### Assigned task
In the listing that follows, copy out each line that includes the word "допуск".

### Data records
+===+
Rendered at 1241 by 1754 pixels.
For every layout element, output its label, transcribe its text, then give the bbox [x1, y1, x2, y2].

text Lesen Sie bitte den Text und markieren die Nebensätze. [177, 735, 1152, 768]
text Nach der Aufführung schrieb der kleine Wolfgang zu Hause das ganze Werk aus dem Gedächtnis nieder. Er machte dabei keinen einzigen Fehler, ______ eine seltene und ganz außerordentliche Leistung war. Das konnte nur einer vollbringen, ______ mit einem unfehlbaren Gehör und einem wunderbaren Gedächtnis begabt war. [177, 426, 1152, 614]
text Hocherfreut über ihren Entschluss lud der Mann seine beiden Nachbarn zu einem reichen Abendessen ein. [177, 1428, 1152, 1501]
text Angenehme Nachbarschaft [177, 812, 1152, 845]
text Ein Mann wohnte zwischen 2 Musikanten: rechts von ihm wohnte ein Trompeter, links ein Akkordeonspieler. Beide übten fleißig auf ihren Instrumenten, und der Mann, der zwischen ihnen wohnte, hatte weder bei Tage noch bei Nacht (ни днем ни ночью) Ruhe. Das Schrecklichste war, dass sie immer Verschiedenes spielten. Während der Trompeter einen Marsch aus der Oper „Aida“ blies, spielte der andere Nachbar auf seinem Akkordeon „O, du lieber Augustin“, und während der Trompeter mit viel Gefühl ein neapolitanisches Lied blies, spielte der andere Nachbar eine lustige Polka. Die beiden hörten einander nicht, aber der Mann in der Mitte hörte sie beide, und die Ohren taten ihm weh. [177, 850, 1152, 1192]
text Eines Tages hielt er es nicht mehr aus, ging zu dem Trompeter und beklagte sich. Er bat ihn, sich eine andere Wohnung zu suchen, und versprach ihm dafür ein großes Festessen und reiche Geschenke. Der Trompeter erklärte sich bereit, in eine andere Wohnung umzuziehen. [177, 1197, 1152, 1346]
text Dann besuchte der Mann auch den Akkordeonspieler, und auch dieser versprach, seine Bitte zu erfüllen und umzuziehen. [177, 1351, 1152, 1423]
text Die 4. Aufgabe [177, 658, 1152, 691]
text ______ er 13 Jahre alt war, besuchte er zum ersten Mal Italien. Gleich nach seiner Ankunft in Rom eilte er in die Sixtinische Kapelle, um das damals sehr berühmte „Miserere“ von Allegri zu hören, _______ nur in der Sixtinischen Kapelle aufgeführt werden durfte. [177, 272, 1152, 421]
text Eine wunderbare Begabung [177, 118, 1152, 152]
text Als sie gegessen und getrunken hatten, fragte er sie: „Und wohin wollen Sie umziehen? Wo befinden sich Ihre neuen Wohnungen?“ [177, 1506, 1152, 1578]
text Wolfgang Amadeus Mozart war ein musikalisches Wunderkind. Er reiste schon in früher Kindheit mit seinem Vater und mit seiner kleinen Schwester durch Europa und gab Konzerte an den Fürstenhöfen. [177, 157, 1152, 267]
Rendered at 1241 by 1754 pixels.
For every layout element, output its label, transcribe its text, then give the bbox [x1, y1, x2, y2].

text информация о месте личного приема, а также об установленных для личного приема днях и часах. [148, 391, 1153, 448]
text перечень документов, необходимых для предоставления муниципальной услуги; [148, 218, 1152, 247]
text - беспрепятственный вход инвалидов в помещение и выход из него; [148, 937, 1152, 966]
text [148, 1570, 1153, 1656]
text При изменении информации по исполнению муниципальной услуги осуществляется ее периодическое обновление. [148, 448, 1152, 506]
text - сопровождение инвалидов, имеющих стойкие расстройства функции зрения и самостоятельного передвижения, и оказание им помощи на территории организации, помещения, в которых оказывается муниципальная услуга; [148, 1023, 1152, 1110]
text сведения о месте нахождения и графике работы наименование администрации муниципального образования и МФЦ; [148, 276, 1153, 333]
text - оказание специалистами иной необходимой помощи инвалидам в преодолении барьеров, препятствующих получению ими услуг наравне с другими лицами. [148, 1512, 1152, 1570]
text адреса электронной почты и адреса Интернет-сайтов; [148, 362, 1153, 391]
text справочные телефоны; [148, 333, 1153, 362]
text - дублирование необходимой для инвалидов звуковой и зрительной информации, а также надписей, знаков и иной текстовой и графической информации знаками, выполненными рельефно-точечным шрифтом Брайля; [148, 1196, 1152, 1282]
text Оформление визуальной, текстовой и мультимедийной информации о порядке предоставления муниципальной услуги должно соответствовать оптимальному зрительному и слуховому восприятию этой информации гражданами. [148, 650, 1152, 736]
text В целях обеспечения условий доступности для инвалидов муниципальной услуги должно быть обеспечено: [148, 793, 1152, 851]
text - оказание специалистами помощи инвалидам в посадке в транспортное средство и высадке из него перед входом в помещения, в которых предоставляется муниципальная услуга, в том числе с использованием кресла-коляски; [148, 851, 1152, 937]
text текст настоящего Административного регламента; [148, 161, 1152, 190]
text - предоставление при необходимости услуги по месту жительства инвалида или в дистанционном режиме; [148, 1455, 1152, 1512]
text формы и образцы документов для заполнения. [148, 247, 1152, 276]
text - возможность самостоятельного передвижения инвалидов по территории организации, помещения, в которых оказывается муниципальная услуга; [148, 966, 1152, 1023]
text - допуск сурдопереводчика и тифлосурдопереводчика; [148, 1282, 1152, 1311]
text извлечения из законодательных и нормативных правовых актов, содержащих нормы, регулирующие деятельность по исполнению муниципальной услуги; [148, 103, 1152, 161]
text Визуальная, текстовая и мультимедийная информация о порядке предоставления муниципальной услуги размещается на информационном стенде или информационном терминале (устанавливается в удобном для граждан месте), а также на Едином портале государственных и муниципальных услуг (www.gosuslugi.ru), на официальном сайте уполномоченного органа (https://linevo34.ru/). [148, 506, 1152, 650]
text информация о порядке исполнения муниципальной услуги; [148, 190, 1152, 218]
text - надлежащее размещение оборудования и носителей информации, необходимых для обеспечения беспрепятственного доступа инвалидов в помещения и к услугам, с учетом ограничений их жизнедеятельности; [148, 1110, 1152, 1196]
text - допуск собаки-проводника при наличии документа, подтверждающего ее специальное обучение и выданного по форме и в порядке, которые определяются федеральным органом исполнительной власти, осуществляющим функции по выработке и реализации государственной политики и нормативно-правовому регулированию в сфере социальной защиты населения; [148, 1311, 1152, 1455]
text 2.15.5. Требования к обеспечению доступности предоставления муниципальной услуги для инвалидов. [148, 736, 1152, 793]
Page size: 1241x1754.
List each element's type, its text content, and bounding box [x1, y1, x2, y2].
+===+
### Solution to this problem
text - допуск сурдопереводчика и тифлосурдопереводчика; [148, 1282, 1152, 1311]
text - допуск собаки-проводника при наличии документа, подтверждающего ее специальное обучение и выданного по форме и в порядке, которые определяются федеральным органом исполнительной власти, осуществляющим функции по выработке и реализации государственной политики и нормативно-правовому регулированию в сфере социальной защиты населения; [148, 1311, 1152, 1455]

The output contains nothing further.